仁ノ説 少年(しょうねん)少女(しょうじょ)刹那(せつな)と謳う(うたう)

 

 夜明けを待つ女を指差して、少年は謳う。

 「一番星みーつけた。」

女は少年を見やり、その頭をなでる。

 少年に次いで女を指差し、少女は謳う。

 「キラキラ光るお星さま。」

女は少女を見やり、その頭もなでてやる。

 三人は微笑み合い、温もりが消えないように身を寄せ合った。

 「温かいわね。あの人がいれば、もっと温かくなるのにね。」


 空には満天の星。もう何度目の夜だろう。

 待ちくたびれた少年と少女は先に眠ってしまった。

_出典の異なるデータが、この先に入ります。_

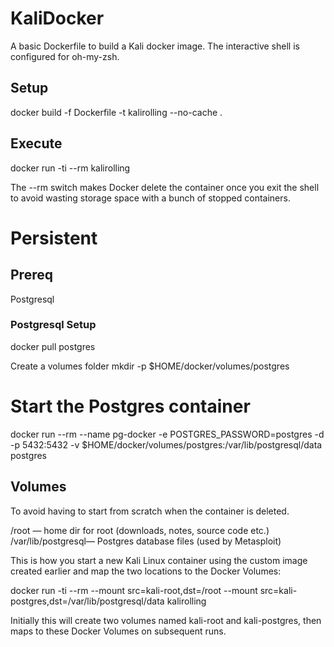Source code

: # KaliDocker

A basic Dockerfile to build a Kali docker image. The interactive shell is configured for oh-my-zsh.

## Setup

docker build -f Dockerfile -t kalirolling --no-cache .

## Execute

docker run -ti --rm kalirolling

The --rm switch makes Docker delete the container once you exit the shell to avoid wasting storage space with a bunch of stopped containers.

# Persistent

## Prereq

Postgresql

### Postgresql Setup

docker pull postgres

Create a volumes folder
mkdir -p $HOME/docker/volumes/postgres

# Start the Postgres container
docker run --rm --name pg-docker -e POSTGRES_PASSWORD=postgres -d -p 5432:5432 -v $HOME/docker/volumes/postgres:/var/lib/postgresql/data postgres

## Volumes
To avoid having to start from scratch when the container is deleted.

/root — home dir for root (downloads, notes, source code etc.)
/var/lib/postgresql— Postgres database files (used by Metasploit)

This is how you start a new Kali Linux container using the custom image created earlier and map the two locations to the Docker Volumes:

docker run -ti --rm --mount src=kali-root,dst=/root --mount src=kali-postgres,dst=/var/lib/postgresql/data kalirolling

Initially this will create two volumes named kali-root and kali-postgres, then maps to these Docker Volumes on subsequent runs.

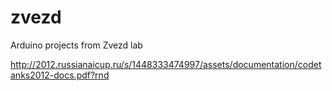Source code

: # zvezd
Arduino projects from Zvezd lab

http://2012.russianaicup.ru/s/1448333474997/assets/documentation/codetanks2012-docs.pdf?rnd
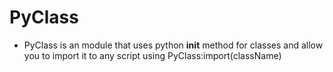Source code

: # PyClass

- PyClass is an module that uses python __init__ method for classes and allow you to import it to any script using PyClass:import(className)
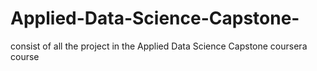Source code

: # Applied-Data-Science-Capstone-
consist of all the project in the Applied Data Science Capstone coursera course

女は、そんな二人の頬を力無げに優しくなでながら、わずかに口を開く。

 「おやすみ…」

 溜息のようにこぼれた言葉が夜風に溶けた。




末ノ説 女の(せい)(がん)

 

 星が瞬くように、刹那に思えるあなたとの時間。それから、愛し子たちとの日々。

 夢なら醒めないでほしい。とても温かくて、ちょっとだけ切ない。それでいて懐かしい…夢。

 もう夜は明けなくてもいい。

 大切なあなたたちがいてくれる『しあわせ』は何ものにも代え難いから。

それが『一瞬』なら、尚のこと…


 夜風に誘われて、稲光を伴った暗灰の雲が幾千の星々を隠した。雨を降らせたその天上に、今宵、新たに星が三つ増えたようだった。